# How to catch bigger trout



## pbrouse (Jun 18, 2013)

How to catch larger trout


----------



## countdogula (Jan 16, 2014)

Use bigger bait.


----------



## creekcrawler (Oct 5, 2004)

Use smaller baits.



Lol.


----------



## Salmonid (Apr 14, 2004)

fish a different place then here you been fishing...LOL


want to give us more details on what watersheds and what techniques you are presently using? That would help as both prior answers are correct in certain times and places, sometimes bigger baits work and other times smaller baits work better for big fish

Salmonid


----------



## webmark (Feb 22, 2014)

Now I realize that patience is nothing new when it comes to the act of fishing, but when it comes learning how to catch big trout you have to understand that having patience is key.


----------



## countdogula (Jan 16, 2014)

In Southern to mid Ohio (in my experience), trout fishing sucks, unless you are going for stocked trout. This is not a natural trout fishery and it is highly over pressured. If you get anything big, you are both persistent and lucky.

Landmark coordinate records:
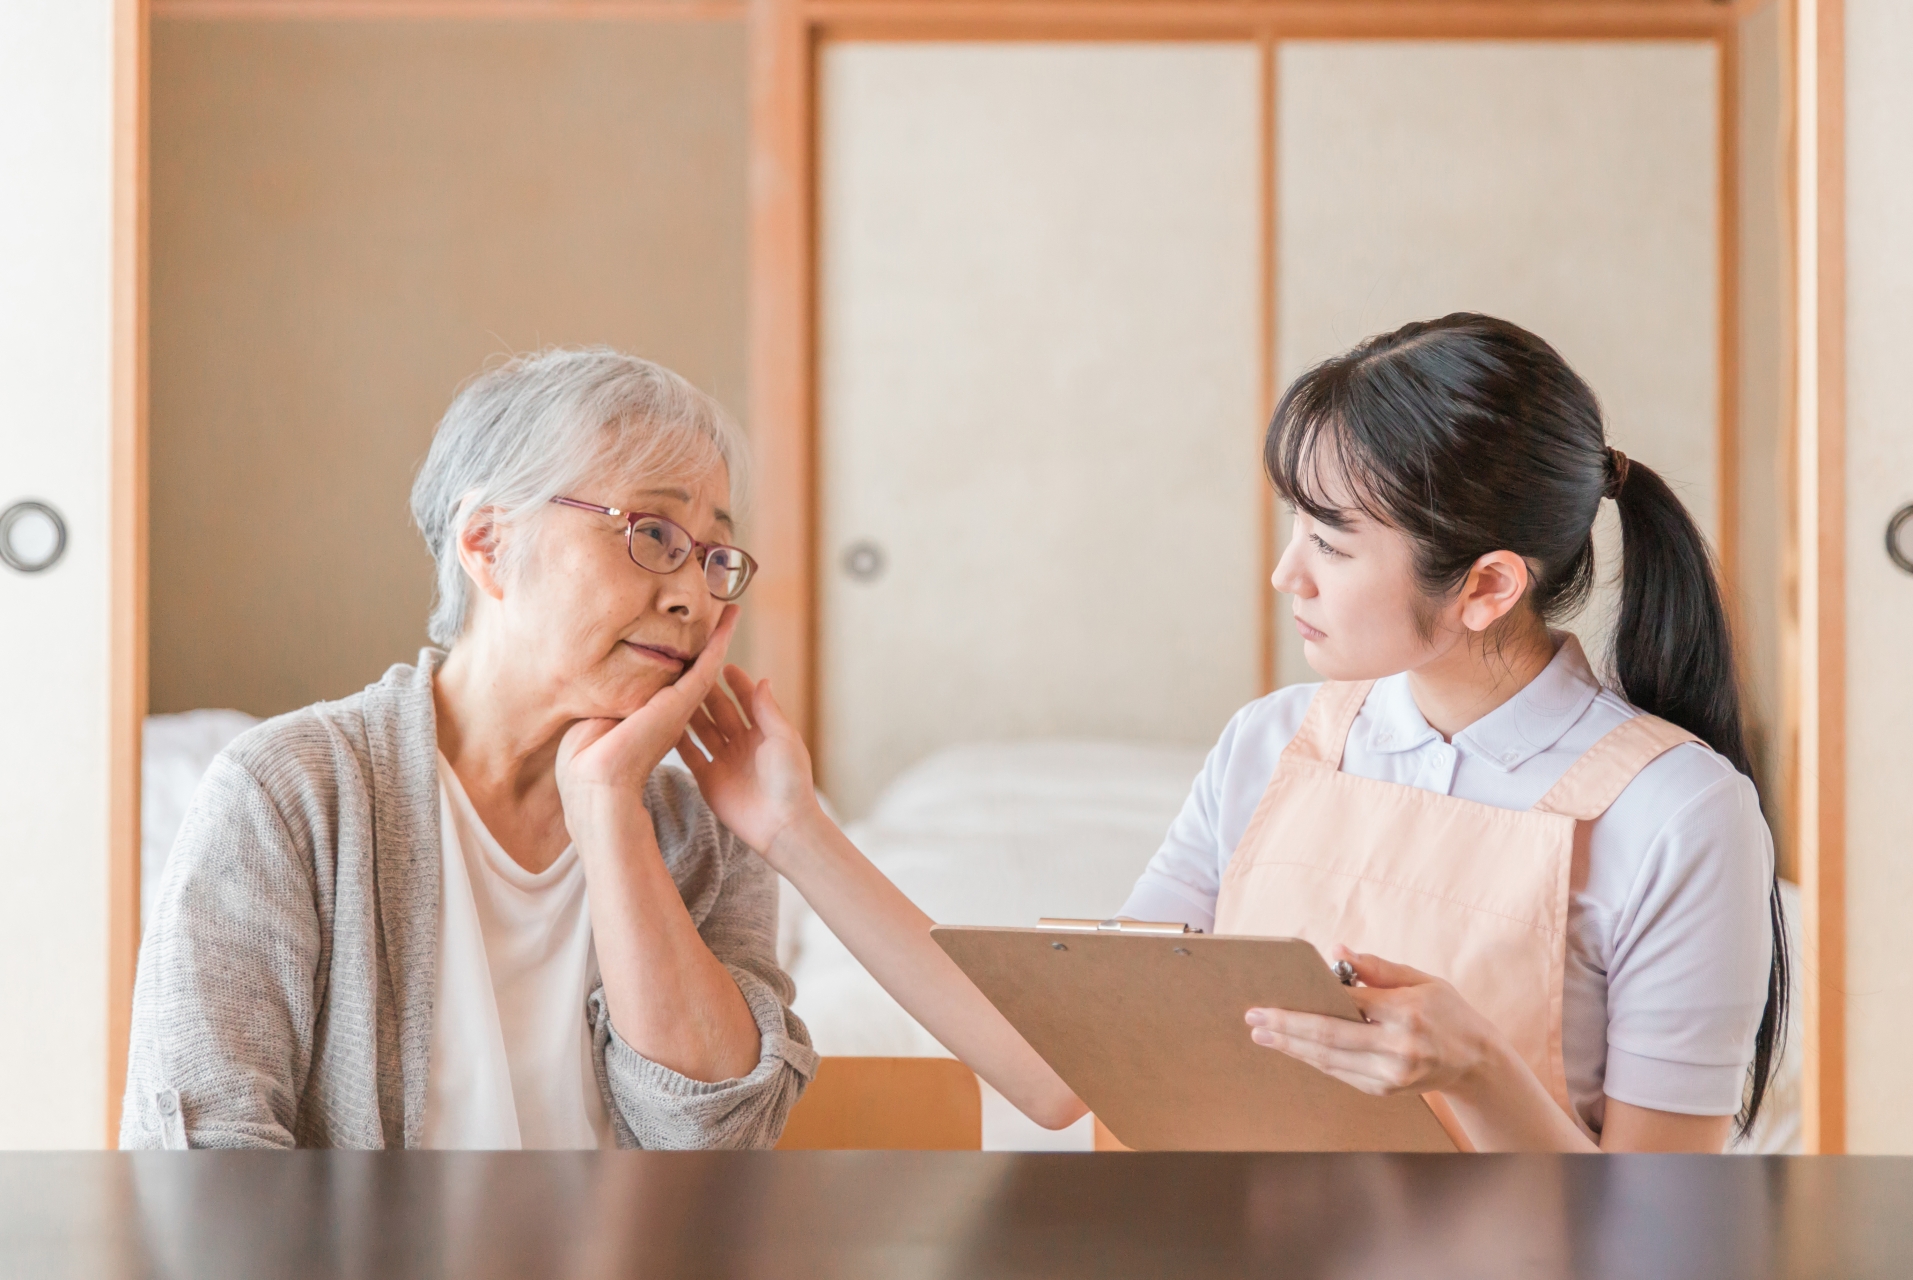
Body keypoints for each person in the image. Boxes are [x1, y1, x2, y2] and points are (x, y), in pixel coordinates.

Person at [679, 314, 1786, 1153]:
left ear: (1488, 584)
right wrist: (791, 825)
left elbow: (1663, 1241)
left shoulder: (1678, 812)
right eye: (1292, 527)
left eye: (1333, 544)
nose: (1284, 575)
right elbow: (1054, 1068)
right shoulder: (1270, 744)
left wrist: (1478, 1071)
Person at [121, 349, 815, 1150]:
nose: (690, 595)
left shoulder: (707, 830)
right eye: (652, 533)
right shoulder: (287, 792)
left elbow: (719, 1149)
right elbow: (202, 1171)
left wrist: (611, 812)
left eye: (711, 555)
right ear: (487, 543)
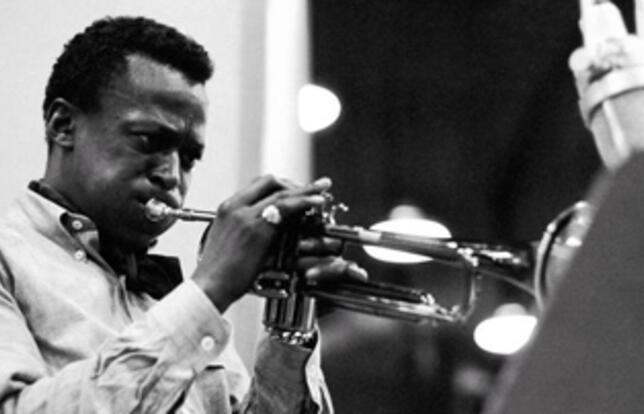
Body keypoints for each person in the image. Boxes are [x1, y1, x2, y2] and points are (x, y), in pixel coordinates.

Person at [0, 15, 367, 413]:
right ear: (63, 125)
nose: (172, 176)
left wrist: (290, 326)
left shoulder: (172, 300)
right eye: (149, 140)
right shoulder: (11, 258)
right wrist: (210, 288)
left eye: (189, 158)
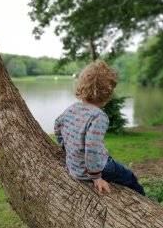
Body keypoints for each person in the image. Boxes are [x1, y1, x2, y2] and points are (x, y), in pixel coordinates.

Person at [54, 60, 145, 196]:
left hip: (73, 167)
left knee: (110, 160)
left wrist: (66, 148)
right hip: (91, 170)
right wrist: (96, 176)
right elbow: (92, 149)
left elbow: (57, 126)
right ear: (108, 93)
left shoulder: (71, 109)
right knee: (129, 176)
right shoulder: (98, 117)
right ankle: (144, 197)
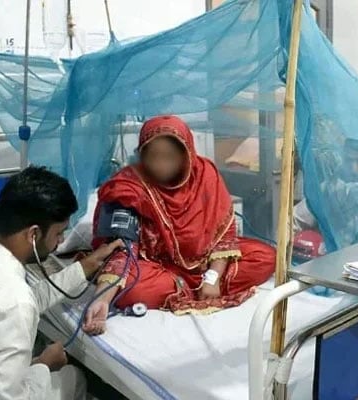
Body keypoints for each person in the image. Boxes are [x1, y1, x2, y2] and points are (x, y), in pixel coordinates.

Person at [0, 166, 122, 400]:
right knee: (74, 378)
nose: (61, 240)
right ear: (33, 234)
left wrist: (82, 269)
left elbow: (27, 298)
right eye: (59, 233)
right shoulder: (13, 302)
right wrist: (43, 365)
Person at [83, 115, 276, 335]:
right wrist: (103, 299)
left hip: (204, 263)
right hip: (156, 268)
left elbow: (224, 235)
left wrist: (212, 277)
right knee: (133, 288)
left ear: (186, 156)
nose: (160, 165)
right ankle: (191, 290)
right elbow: (121, 248)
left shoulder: (205, 175)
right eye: (153, 156)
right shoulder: (128, 186)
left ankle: (205, 287)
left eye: (169, 157)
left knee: (265, 257)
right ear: (142, 154)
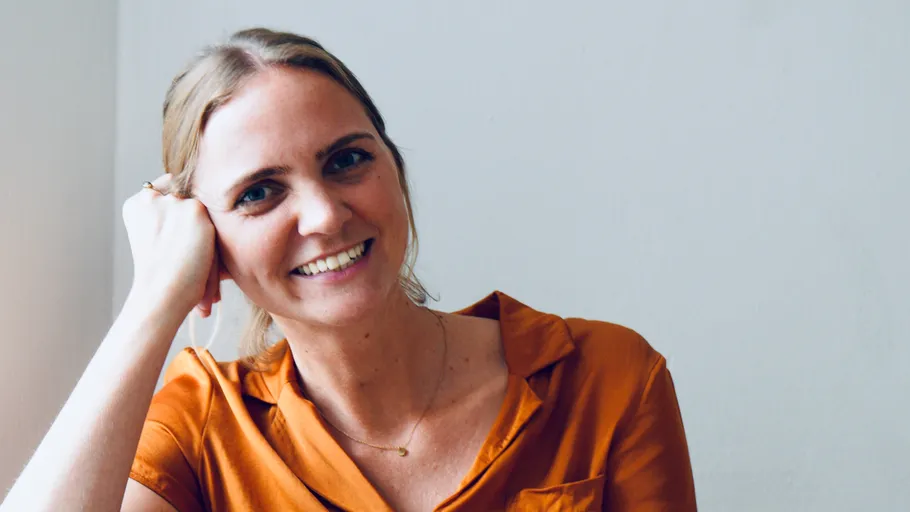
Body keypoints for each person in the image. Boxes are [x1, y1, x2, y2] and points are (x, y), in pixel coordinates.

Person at [2, 28, 696, 511]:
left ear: (395, 168)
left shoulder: (606, 379)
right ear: (208, 240)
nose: (326, 216)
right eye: (259, 192)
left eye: (346, 160)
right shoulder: (203, 425)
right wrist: (153, 301)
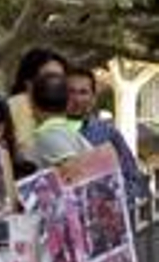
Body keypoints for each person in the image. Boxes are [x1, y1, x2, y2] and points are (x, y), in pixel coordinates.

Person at [66, 66, 149, 200]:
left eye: (83, 92)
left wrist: (111, 196)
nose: (76, 98)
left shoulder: (108, 134)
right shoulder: (46, 134)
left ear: (93, 98)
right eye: (70, 91)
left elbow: (135, 182)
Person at [8, 48, 68, 166]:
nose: (56, 83)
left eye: (61, 78)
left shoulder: (58, 111)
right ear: (29, 82)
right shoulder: (17, 105)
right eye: (50, 77)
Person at [31, 71, 92, 167]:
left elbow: (75, 172)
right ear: (67, 103)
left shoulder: (48, 134)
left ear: (33, 105)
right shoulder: (69, 132)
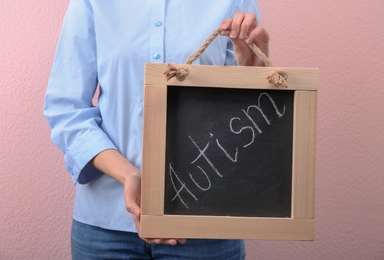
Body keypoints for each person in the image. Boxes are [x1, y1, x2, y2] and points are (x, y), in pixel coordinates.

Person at [44, 0, 269, 259]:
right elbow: (66, 109)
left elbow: (245, 126)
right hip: (106, 228)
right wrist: (129, 175)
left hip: (205, 224)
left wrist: (254, 72)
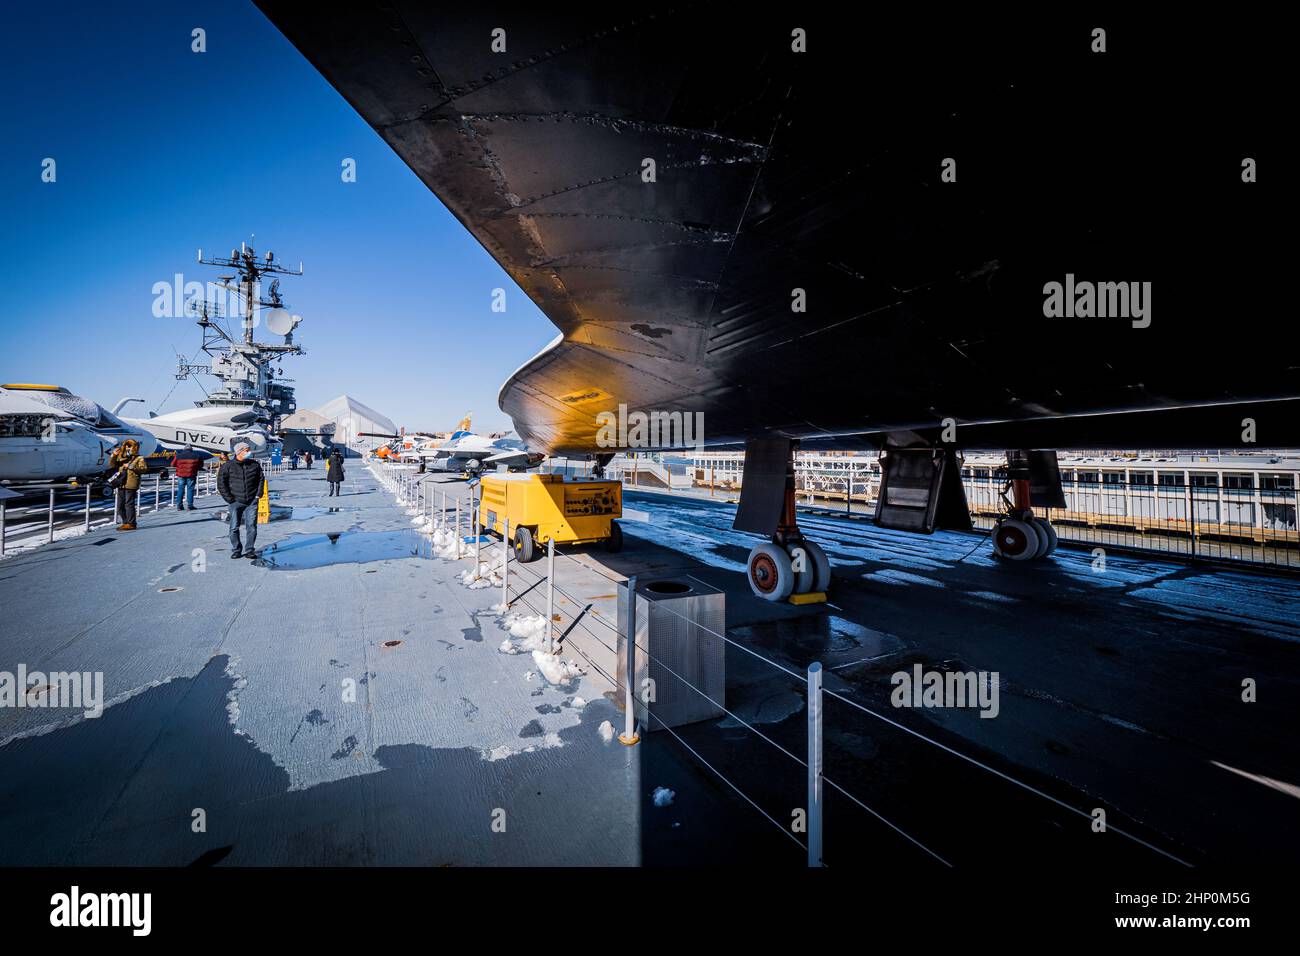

▶ [Problems and tasks]
A: List each distinct username that posts in the trout fishing thread, in the order they first appear.
B: Carry on the trout fishing thread from its last post, adding the next reply.
The records stand apart from the trout fishing thread and are separate material.

▶ [Answers to each task]
A: pbrouse, countdogula, creekcrawler, Salmonid, webmark

B:
----------



## bassfisher0869 (Mar 31, 2010)

one thing that you have to remember about catching big fish is that they got big for a reason. with that said you have to make sure number 1 go somewhere that is not fished alot like over structured areas that no one like to fish. secondly bait selection is key. the more realistic you make the bait swim they better chances you are to catch the trophy fish. lastly if you can fish at night since fish cant see well in the water at night they rely more on the vibrations in the water which could help you out if you are just a mid level fisher. hope this helps you out


----------



## Inteldrour (Feb 26, 2014)

If I were you I would spend a few days on your river without your tackle and with a pair of polarised specs. Mark down where the best trout lie if you can.

Take to wearing clothes which blend in with your background. Approach your quarry from downstream keeping low, remove any shine from your rod, dye your line a dark colour and crawl on your stomach if you must. Learn all about the insect life in your river and where you are allowed, kill the odd fish for breakfast and for spooning.

Make friends with the succesfull anglers on your river and read all you can about angling. Sorry, but there are no short cuts, and thankfully that is true. But when you do catch that big trout, the satisfaction will be trememndous.


----------



## c. j. stone (Sep 24, 2006)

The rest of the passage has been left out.